I agree TERMINAL CANCER or TERMINAL ILLNESS is likely to cause some distress to solvers, especially if someone dear to them was in this unfortunate situation.
In any case, long phrases such as these do not go into a grid at any early stage. So, if the composer has a certain sensitivity, they may well be given a wide berth.

Shuchi said...

I wasn't talking of off-colour humour or double entendre, which can be amusing to many even if they don't find place in the regular papers.
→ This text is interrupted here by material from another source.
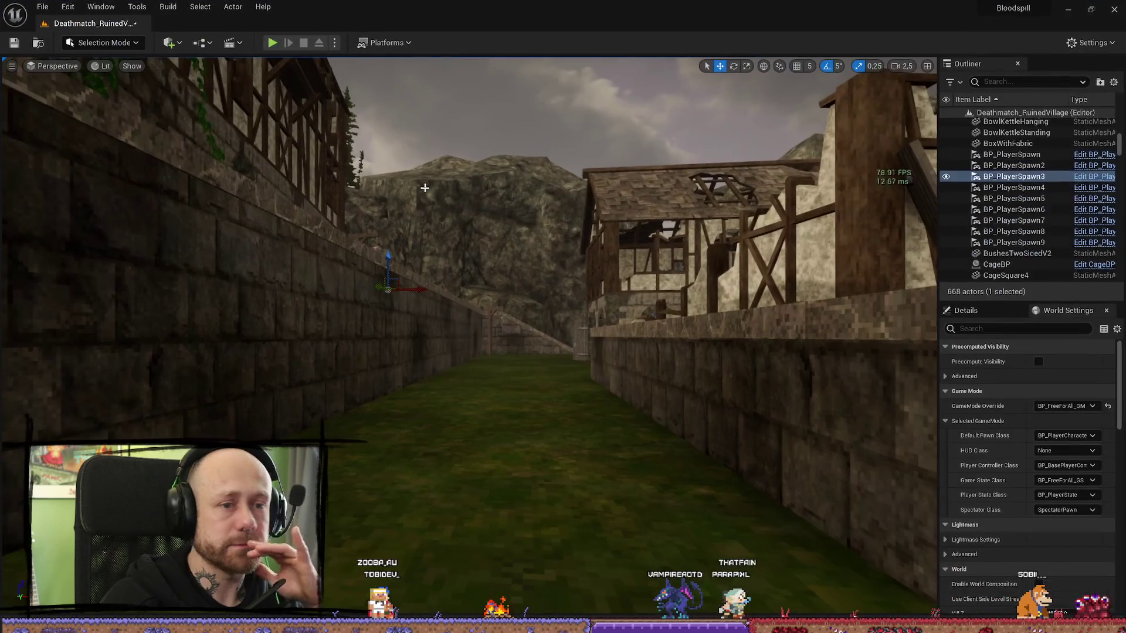
{"action": "left_click", "coordinate": [42, 7]}
{"action": "mouse_move", "coordinate": [86, 108]}
{"action": "left_click", "coordinate": [77, 153]}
What is acceptable or not in a "family paper" is debatable, and another topic altogether.

In fact, on that scale of impropriety, The Hindu is far more staid than the UK papers like FT or Guardian; I've found only Gridman making occasional forays into suspect territory.

About serious illnesses, however, there can hardly be two ways of thinking.

Shuchi said...

To add to that: Even with a possibly negative word, a smart setter can divert attention away from its negativity by exploiting something quirky about it. There was such a clue for the word TERRORIST by Mudd in FT not so long ago, I wish I remembered the clue!

Kryptonologist said...

This article saved 23D in my latest puzzle:

Lavish masquerades left out Hindu god (5)

The previous clue leveraged the middle three letters of the answer.